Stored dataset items
-- -- --

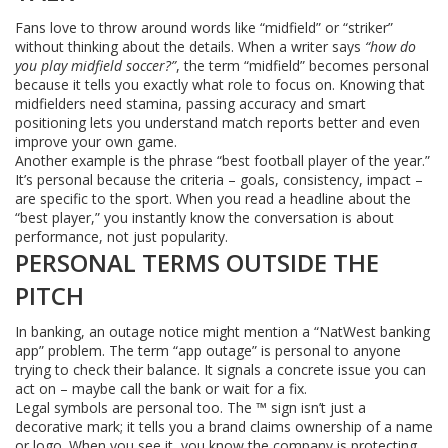
Fans love to throw around words like “midfield” or “striker”
without thinking about the details. When a writer says
“how do
you play midfield soccer?”
, the term “midfield” becomes personal
because it tells you exactly what role to focus on. Knowing that
midfielders need stamina, passing accuracy and smart
positioning lets you understand match reports better and even
improve your own game.
Another example is the phrase “best football player of the year.”
It’s personal because the criteria – goals, consistency, impact –
are specific to the sport. When you read a headline about the
“best player,” you instantly know the conversation is about
performance, not just popularity.
PERSONAL TERMS OUTSIDE THE
PITCH
In banking, an outage notice might mention a “NatWest banking
app” problem. The term “app outage” is personal to anyone
trying to check their balance. It signals a concrete issue you can
act on – maybe call the bank or wait for a fix.
Legal symbols are personal too. The ™ sign isn’t just a
decorative mark; it tells you a brand claims ownership of a name
or logo. When you see it, you know the company is protecting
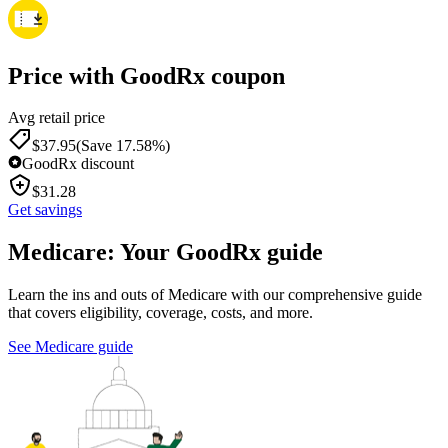
Price with GoodRx coupon
Avg retail price
$
37.95
(Save 17.58%)
GoodRx discount
$
31.28
Get savings
Medicare: Your GoodRx guide
Learn the ins and outs of Medicare with our comprehensive guide
that covers eligibility, coverage, costs, and more.
See Medicare guide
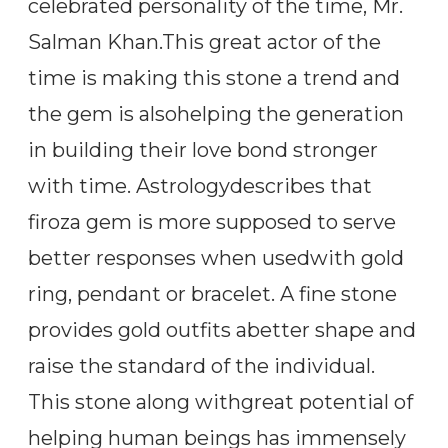
celebrated personality of the time, Mr.
Salman Khan.This great actor of the
time is making this stone a trend and
the gem is alsohelping the generation
in building their love bond stronger
with time. Astrologydescribes that
firoza gem is more supposed to serve
better responses when usedwith gold
ring, pendant or bracelet. A fine stone
provides gold outfits abetter shape and
raise the standard of the individual.
This stone along withgreat potential of
helping human beings has immensely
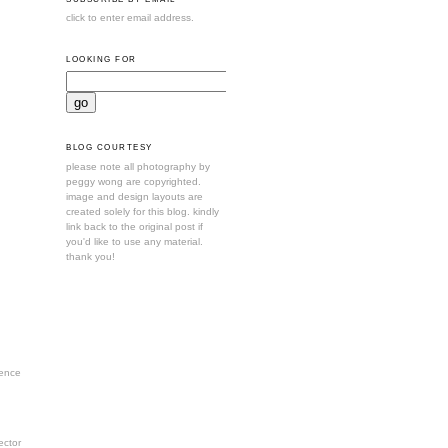
click to enter email address.
LOOKING FOR
BLOG COURTESY
please note all photography by
peggy wong are copyrighted.
image and design layouts are
created solely for this blog. kindly
link back to the original post if
you'd like to use any material.
thank you!
ence
ctor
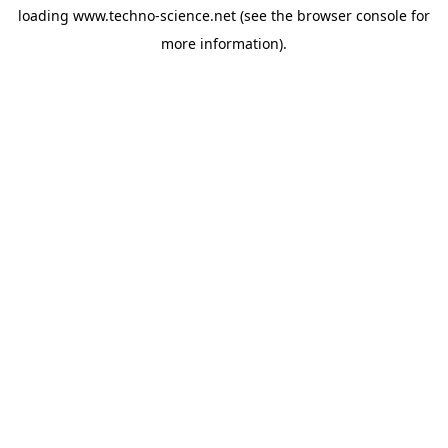
loading
www.techno-science.net
(see the
browser console
for
more information).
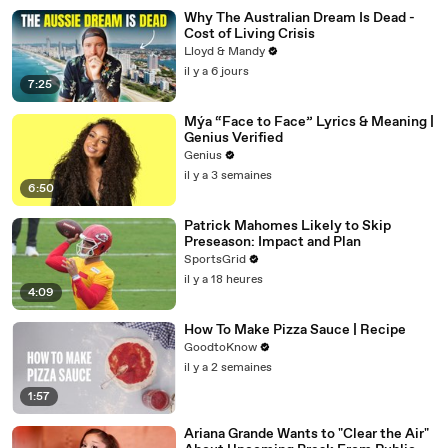
Why The Australian Dream Is Dead -
Cost of Living Crisis
Lloyd & Mandy
il y a 6 jours
7:25
Mýa “Face to Face” Lyrics & Meaning |
Genius Verified
Genius
il y a 3 semaines
6:50
Patrick Mahomes Likely to Skip
Preseason: Impact and Plan
SportsGrid
il y a 18 heures
4:09
How To Make Pizza Sauce | Recipe
GoodtoKnow
il y a 2 semaines
1:57
Ariana Grande Wants to "Clear the Air"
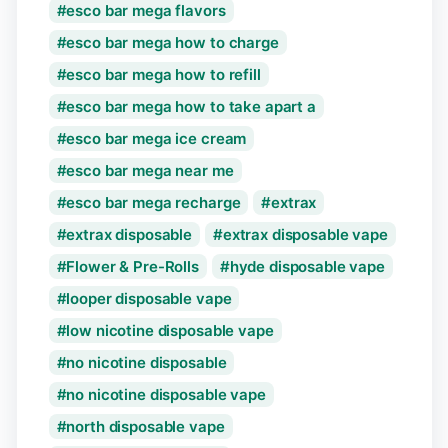
esco bar mega flavors
esco bar mega how to charge
esco bar mega how to refill
esco bar mega how to take apart a
esco bar mega ice cream
esco bar mega near me
esco bar mega recharge
extrax
extrax disposable
extrax disposable vape
Flower & Pre-Rolls
hyde disposable vape
looper disposable vape
low nicotine disposable vape
no nicotine disposable
no nicotine disposable vape
north disposable vape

-- -- --

EXERCISE PROMPT ->
Leaving out the images, return the entries above exactly as they read.

EXERCISE SOLUTION ->
Fans love to throw around words like “midfield” or “striker”
without thinking about the details. When a writer says
“how do
you play midfield soccer?”
, the term “midfield” becomes personal
because it tells you exactly what role to focus on. Knowing that
midfielders need stamina, passing accuracy and smart
positioning lets you understand match reports better and even
improve your own game.
Another example is the phrase “best football player of the year.”
It’s personal because the criteria – goals, consistency, impact –
are specific to the sport. When you read a headline about the
“best player,” you instantly know the conversation is about
performance, not just popularity.
PERSONAL TERMS OUTSIDE THE
PITCH
In banking, an outage notice might mention a “NatWest banking
app” problem. The term “app outage” is personal to anyone
trying to check their balance. It signals a concrete issue you can
act on – maybe call the bank or wait for a fix.
Legal symbols are personal too. The ™ sign isn’t just a
decorative mark; it tells you a brand claims ownership of a name
or logo. When you see it, you know the company is protecting
Price with GoodRx coupon
Avg retail price
$
37.95
(Save 17.58%)
GoodRx discount
$
31.28
Get savings
Medicare: Your GoodRx guide
Learn the ins and outs of Medicare with our comprehensive guide
that covers eligibility, coverage, costs, and more.
See Medicare guide
celebrated personality of the time, Mr.
Salman Khan.This great actor of the
time is making this stone a trend and
the gem is alsohelping the generation
in building their love bond stronger
with time. Astrologydescribes that
firoza gem is more supposed to serve
better responses when usedwith gold
ring, pendant or bracelet. A fine stone
provides gold outfits abetter shape and
raise the standard of the individual.
This stone along withgreat potential of
helping human beings has immensely
click to enter email address.
LOOKING FOR
BLOG COURTESY
please note all photography by
peggy wong are copyrighted.
image and design layouts are
created solely for this blog. kindly
link back to the original post if
you'd like to use any material.
thank you!
ence
ctor
loading
www.techno-science.net
(see the
browser console
for
more information).
Why The Australian Dream Is Dead -
Cost of Living Crisis
Lloyd & Mandy
il y a 6 jours
7:25
Mýa “Face to Face” Lyrics & Meaning |
Genius Verified
Genius
il y a 3 semaines
6:50
Patrick Mahomes Likely to Skip
Preseason: Impact and Plan
SportsGrid
il y a 18 heures
4:09
How To Make Pizza Sauce | Recipe
GoodtoKnow
il y a 2 semaines
1:57
Ariana Grande Wants to "Clear the Air"
esco bar mega flavors
esco bar mega how to charge
esco bar mega how to refill
esco bar mega how to take apart a
esco bar mega ice cream
esco bar mega near me
esco bar mega recharge
extrax
extrax disposable
extrax disposable vape
Flower & Pre-Rolls
hyde disposable vape
looper disposable vape
low nicotine disposable vape
no nicotine disposable
no nicotine disposable vape
north disposable vape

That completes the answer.